Je hais Wagner

Mardi, au sujet du spectacle qui commencera bientôt à l’Athénée, je vous parlais des relations orageuses entre le philosophe Nietzsche et le compositeur Wagner. Mercredi, je publiais le début du Cas Wagner publié par Nietzsche en 1888.
?Voici aujourd’hui la suite de cet avant-propos au Cas Wagner :


 «Pour accomplir une pareille tâche une discipline personnelle m’était nécessaire : — prendre parti contre tout ce qu’il y a de malade en moi, y compris Wagner, y compris Schopenhauer, y compris toute l’“humanité” moderne. — Alors j’éprouvai un profond éloignement, un refroidissement et un désenchantement à l’égard de tout ce qui est temporel et de notre époque, et mon plus haut désir devint le regard de Zarathoustra, un regard qui embrasse d’une distance infinie le phénomène “homme”, — et qui le voit au-dessous de lui... Un but pareil ! — quel sacrifice ne méritait-il pas ? quelle “victoire sur soi-même”? quelle “négation de soi” ?

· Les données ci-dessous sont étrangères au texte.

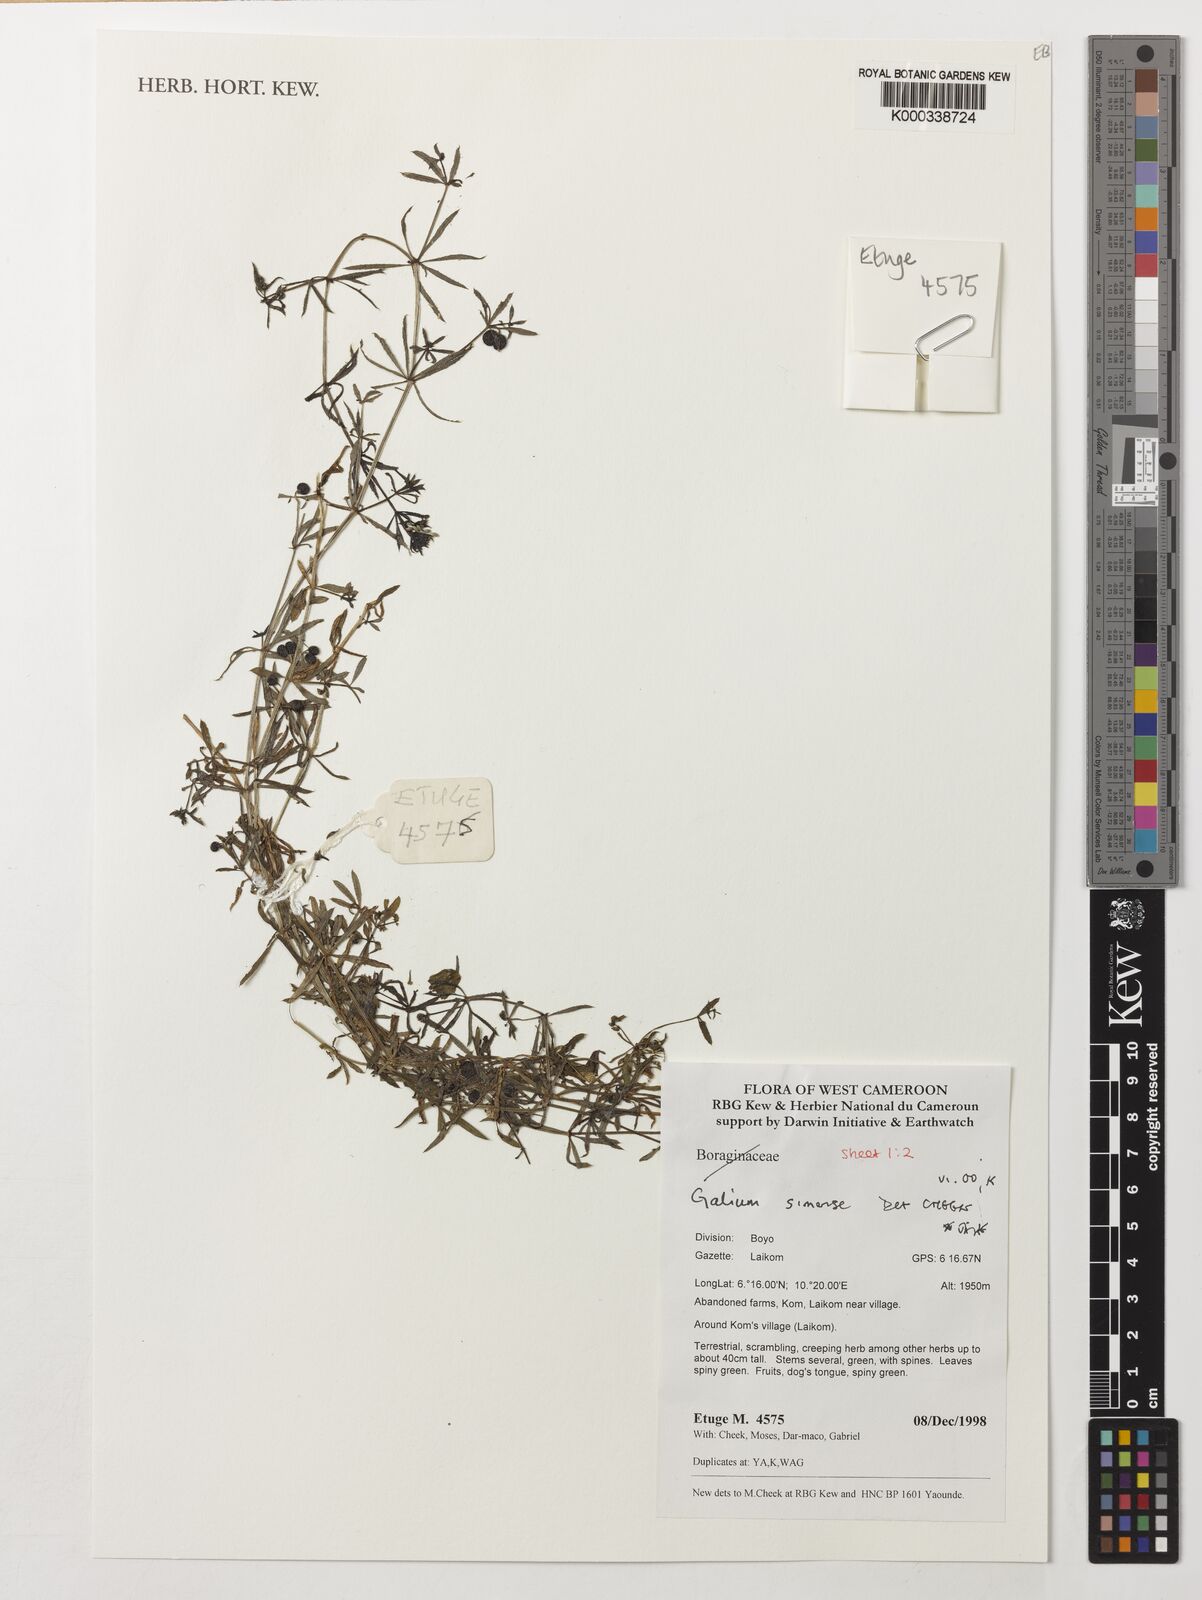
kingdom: Plantae
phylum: Tracheophyta
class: Magnoliopsida
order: Gentianales
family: Rubiaceae
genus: Galium
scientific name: Galium simense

Le plus grand événement de ma vie fut une guérison. Wagner n’appartient qu’à mes maladies.

Non pas que je veuille me montrer ingrat à l’égard de cette maladie. Si, dans cet écrit, j’entends déclarer que Wagner est nuisible, je n’en soutiens pas moins qu’il est indispensable à quelqu’un : — au philosophe.
Autrement on pourrait peut-être se passer de Wagner : le philosophe cependant n’est point libre de repousser ses services. Il doit être la mauvaise conscience de son temps, — c’est pourquoi il lui faut connaître son temps.

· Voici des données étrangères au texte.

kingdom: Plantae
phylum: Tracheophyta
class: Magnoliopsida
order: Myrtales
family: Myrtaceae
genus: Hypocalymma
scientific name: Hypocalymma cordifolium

Mais où trouverait-il pour le labyrinthe de l’âme moderne un guide mieux initié que Wagner, un plus éloquent connaisseur d’âmes ? Par Wagner la modernité parle son langage le plus intime : elle ne dissimule ni son bien ni son mal, elle a désappris toute pudeur devant elle-même.
Et réciproquement : on est tout près d’avoir fait le compte de ce que vaut l’esprit moderne, quand on est d’accord avec soi-même pour ce qui en est du bien et du mal chez Wagner. — Je comprends parfaitement qu’un musicien d’aujourd’hui nous dise : “Je hais Wagner, mais je ne puis plus supporter d’autre musique.”
Mais je comprendrais aussi un philosophe qui déclarerait : “Wagner résume la modernité. On a beau faire, il faut commencer par être wagnérien...”.»


Nietzsche/Wagner - Le Ring, un opéra mêlant Wagner et Nietzsche, commencera la semaine prochaine à l’Athénée ! Bon week-end.